Score-driven models have been recently introduced as a general framework to specify time-varying parameters of conditional densities. The score enjoys stochastic properties that make these models easy to implement and convenient to apply in several contexts, ranging from bio- statistics to finance. Score-driven parameter updates have been shown to be optimal in terms of locally reducing a local version of the Kullback–Leibler divergence between the true conditional density and the postulated density of the model. A key limitation of such optimality property is that it holds only locally both in the parameter space and sample space, yielding to a definition of local Kullback–Leibler divergence that is in fact not a divergence measure. The current paper shows that score-driven updates satisfy stronger optimality properties that are based on a global definition of Kullback–Leibler divergence. In particular, it is shown that score-driven updates reduce the distance between the expected updated parameter and the pseudo-true parameter. Furthermore, depending on the conditional density and the scaling of the score, the optimality result can hold globally over the parameter space, which can be viewed as a generalisation of the mono- tonicity property of the stochastic gradient descent scheme. Several examples illustrate how the results derived in the paper apply to specific models under different easy-to-check assumptions, and provide a formal method to select the link-function and the scaling of the score. (Joint with Paolo Gorgi (VU Amsterdam) and Sacha Lauria (University of Bologna))

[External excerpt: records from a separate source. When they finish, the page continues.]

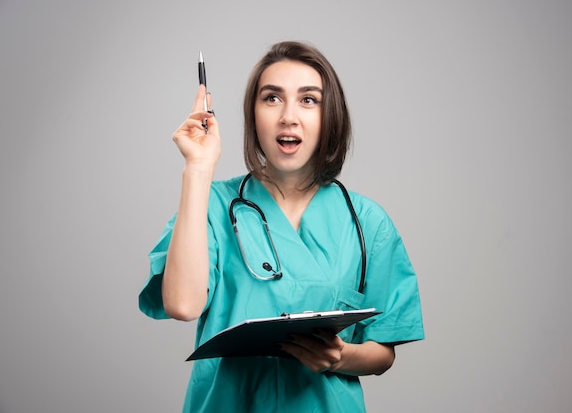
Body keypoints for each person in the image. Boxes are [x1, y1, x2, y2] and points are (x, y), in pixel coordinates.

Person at [139, 41, 424, 412]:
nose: (289, 116)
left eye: (308, 100)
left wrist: (339, 357)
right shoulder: (212, 206)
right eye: (272, 98)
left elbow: (383, 351)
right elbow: (181, 304)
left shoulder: (367, 222)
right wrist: (198, 168)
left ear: (329, 116)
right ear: (253, 114)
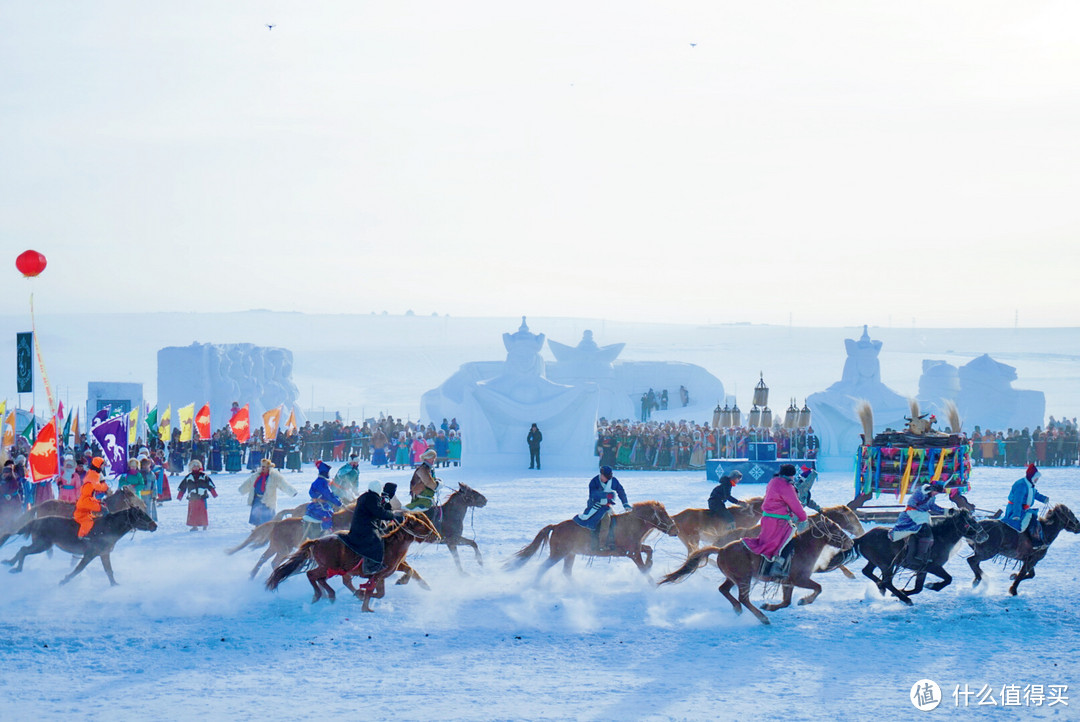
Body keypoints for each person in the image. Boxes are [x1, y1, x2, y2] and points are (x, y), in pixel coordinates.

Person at [742, 464, 807, 565]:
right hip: (778, 521)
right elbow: (794, 503)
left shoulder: (773, 481)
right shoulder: (786, 486)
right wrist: (803, 517)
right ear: (791, 475)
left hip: (767, 518)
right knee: (786, 540)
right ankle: (776, 566)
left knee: (767, 541)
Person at [341, 480, 402, 577]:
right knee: (377, 541)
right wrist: (393, 515)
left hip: (362, 525)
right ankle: (372, 566)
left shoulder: (366, 496)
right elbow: (379, 512)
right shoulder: (372, 498)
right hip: (365, 527)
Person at [573, 465, 631, 552]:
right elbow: (593, 494)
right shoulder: (594, 482)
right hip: (595, 505)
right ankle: (602, 545)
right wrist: (607, 495)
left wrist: (625, 504)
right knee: (606, 520)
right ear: (601, 474)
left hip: (607, 506)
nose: (606, 479)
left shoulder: (613, 481)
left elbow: (620, 491)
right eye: (605, 477)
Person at [889, 479, 946, 567]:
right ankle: (916, 555)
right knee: (924, 530)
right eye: (936, 492)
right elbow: (912, 504)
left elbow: (932, 507)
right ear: (932, 489)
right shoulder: (920, 492)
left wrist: (947, 511)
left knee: (930, 531)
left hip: (921, 516)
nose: (936, 494)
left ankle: (925, 552)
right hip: (911, 516)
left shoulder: (931, 496)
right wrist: (925, 497)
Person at [1004, 463, 1050, 557]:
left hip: (1024, 509)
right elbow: (1017, 500)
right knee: (1030, 521)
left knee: (1034, 518)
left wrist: (1043, 499)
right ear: (1032, 477)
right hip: (1015, 510)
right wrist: (1016, 514)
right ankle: (1034, 542)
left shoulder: (1030, 485)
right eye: (1036, 478)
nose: (1037, 480)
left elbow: (1035, 494)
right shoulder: (1021, 485)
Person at [239, 458, 297, 526]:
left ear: (268, 467)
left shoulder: (274, 476)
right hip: (257, 498)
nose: (263, 468)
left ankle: (268, 528)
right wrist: (242, 489)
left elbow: (283, 484)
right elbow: (248, 483)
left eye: (264, 467)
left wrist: (292, 492)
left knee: (267, 516)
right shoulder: (256, 475)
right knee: (256, 514)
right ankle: (257, 528)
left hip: (267, 499)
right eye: (262, 466)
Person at [302, 460, 342, 539]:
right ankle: (326, 533)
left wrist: (337, 498)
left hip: (319, 504)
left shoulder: (319, 481)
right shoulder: (322, 482)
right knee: (328, 516)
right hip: (320, 506)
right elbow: (328, 495)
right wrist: (338, 503)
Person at [176, 459, 218, 531]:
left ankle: (204, 524)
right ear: (191, 468)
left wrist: (214, 493)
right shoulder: (188, 477)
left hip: (202, 497)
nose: (195, 467)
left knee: (203, 511)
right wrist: (180, 496)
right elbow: (182, 487)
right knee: (193, 512)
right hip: (192, 497)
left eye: (197, 466)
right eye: (194, 466)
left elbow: (210, 485)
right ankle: (194, 525)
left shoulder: (204, 476)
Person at [73, 457, 110, 538]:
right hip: (85, 502)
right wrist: (106, 487)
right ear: (99, 465)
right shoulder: (93, 475)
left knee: (99, 512)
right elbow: (98, 487)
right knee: (88, 521)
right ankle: (82, 536)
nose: (104, 466)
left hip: (88, 500)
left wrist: (99, 503)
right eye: (103, 465)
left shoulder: (93, 473)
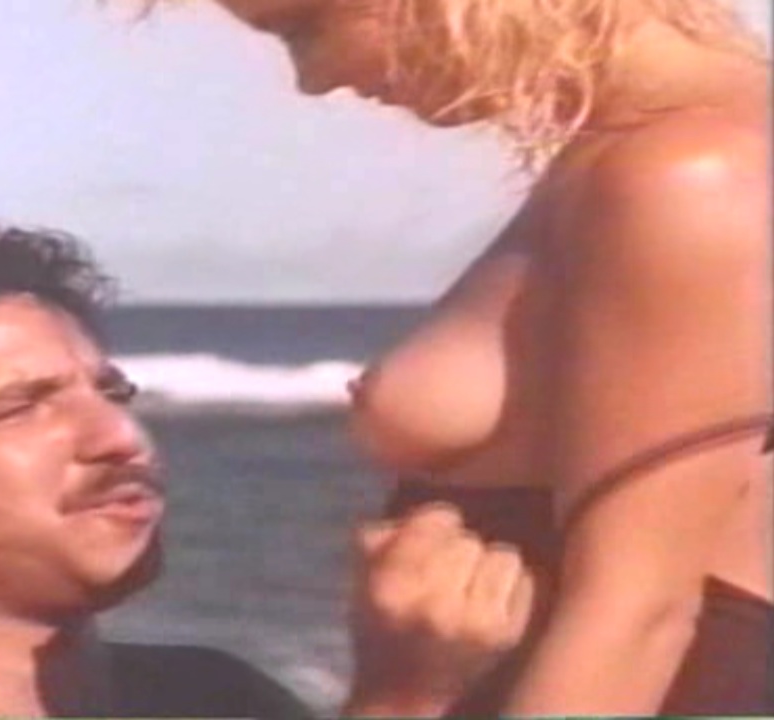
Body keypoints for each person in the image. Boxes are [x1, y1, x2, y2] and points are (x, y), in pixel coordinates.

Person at [133, 0, 773, 715]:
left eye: (305, 28)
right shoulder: (648, 153)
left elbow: (638, 617)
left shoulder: (687, 174)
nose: (312, 80)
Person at [0, 224, 531, 718]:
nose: (119, 438)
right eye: (19, 408)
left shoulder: (206, 696)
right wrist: (403, 700)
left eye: (112, 393)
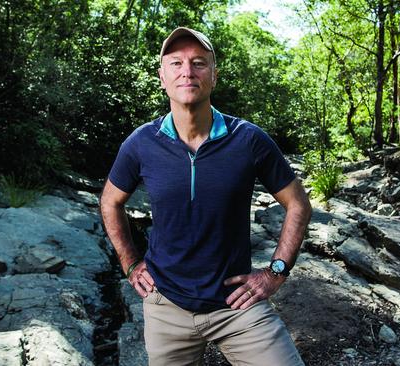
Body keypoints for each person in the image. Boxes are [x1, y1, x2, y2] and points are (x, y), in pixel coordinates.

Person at [100, 27, 311, 365]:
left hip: (236, 306)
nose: (187, 71)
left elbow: (298, 203)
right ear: (162, 76)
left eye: (199, 63)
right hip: (166, 305)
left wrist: (275, 272)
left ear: (214, 75)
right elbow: (111, 201)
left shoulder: (248, 140)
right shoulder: (141, 143)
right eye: (176, 63)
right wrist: (131, 263)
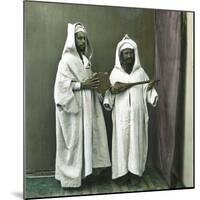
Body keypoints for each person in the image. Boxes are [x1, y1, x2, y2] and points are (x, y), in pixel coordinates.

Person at [54, 22, 111, 188]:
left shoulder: (86, 60)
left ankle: (86, 174)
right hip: (75, 107)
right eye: (79, 38)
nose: (82, 42)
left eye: (84, 39)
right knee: (75, 141)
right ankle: (72, 178)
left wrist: (100, 83)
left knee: (89, 139)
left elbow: (89, 81)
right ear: (73, 39)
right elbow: (60, 87)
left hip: (89, 106)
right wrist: (82, 85)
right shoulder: (65, 61)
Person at [103, 35, 158, 185]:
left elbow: (147, 90)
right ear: (120, 55)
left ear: (135, 54)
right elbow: (110, 92)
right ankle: (121, 174)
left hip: (137, 117)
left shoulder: (141, 73)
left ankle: (135, 173)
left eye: (131, 53)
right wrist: (108, 102)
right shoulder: (115, 74)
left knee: (136, 144)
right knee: (122, 144)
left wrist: (151, 90)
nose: (129, 56)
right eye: (126, 53)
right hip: (121, 117)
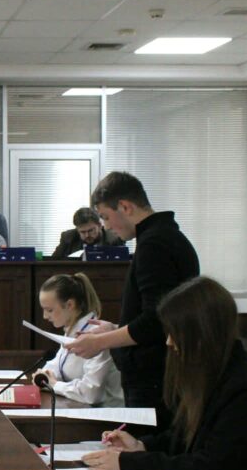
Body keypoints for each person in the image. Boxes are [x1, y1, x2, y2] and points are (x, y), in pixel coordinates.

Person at [81, 277, 247, 470]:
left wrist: (128, 462)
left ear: (202, 332)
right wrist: (141, 445)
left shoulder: (245, 387)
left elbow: (209, 467)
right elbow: (186, 435)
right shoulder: (211, 373)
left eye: (175, 333)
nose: (169, 342)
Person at [67, 172, 199, 427]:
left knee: (146, 443)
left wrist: (100, 342)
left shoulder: (154, 245)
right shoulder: (164, 236)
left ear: (125, 207)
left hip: (154, 375)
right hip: (160, 371)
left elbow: (156, 322)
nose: (106, 226)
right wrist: (116, 329)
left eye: (106, 217)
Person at [33, 273, 123, 407]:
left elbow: (91, 393)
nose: (45, 316)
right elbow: (56, 367)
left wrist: (54, 385)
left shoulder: (96, 335)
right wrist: (44, 375)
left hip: (107, 412)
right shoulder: (71, 330)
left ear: (69, 305)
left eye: (49, 310)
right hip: (81, 407)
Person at [52, 207, 124, 258]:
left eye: (90, 230)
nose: (87, 235)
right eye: (82, 232)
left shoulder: (114, 238)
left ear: (99, 225)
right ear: (77, 229)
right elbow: (53, 262)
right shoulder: (68, 238)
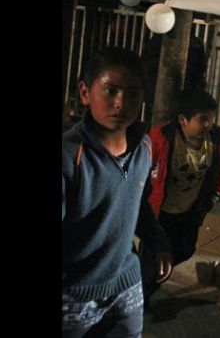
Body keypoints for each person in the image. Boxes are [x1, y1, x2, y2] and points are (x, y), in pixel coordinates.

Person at [62, 47, 173, 337]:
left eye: (132, 94)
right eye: (110, 91)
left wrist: (158, 242)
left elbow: (137, 204)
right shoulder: (69, 156)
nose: (121, 103)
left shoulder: (144, 147)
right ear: (85, 93)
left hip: (126, 283)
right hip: (75, 292)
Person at [140, 89, 220, 299]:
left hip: (190, 211)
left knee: (185, 250)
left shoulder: (216, 142)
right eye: (202, 119)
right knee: (152, 259)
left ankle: (146, 286)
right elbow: (142, 166)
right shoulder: (162, 137)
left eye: (211, 118)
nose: (208, 124)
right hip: (160, 212)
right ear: (183, 120)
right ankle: (139, 300)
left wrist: (216, 193)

Hao Ma: Conditional Latent Factor Models Via Econometrics-Based Neural Networks

I develop a hybrid methodology that incorporates an econometric identification strategy into artificial neural networks when studying conditional latent factor models. The time-varying betas are assumed to be unknown functions of numerous firm characteristics, and the statistical factors are population cross-sectional OLS estimators for given beta values. Hence, identifying betas and factors boils down to identifying only the function of betas, which is equivalent to solving a constrained optimization problem. For estimation, I construct neural networks customized to solve the constrained optimization problem, which gives a feasible non-parametric estimator for the function of betas. Empirically, I conduct my analysis on a large unbalanced panel of monthly data on US individual stocks with around 30, 000 firms, 516 months, and 94 characteristics. I find that 1) the hybrid method outperforms the benchmark econometric method and the neural networks method in terms of explaining out-of-sample return variation, 2) betas are highly non-linear in firm characteristics, 3) two conditional factors explain over 95% variation of the factor space, and 4) hybrid methods with literature-based characteristics (e.g., book-to-market ratio) outperform ones with COMPUSTAT raw features (e.g., book value and market value), emphasizing the value of academic knowledge from an angle of Man vs. Machine.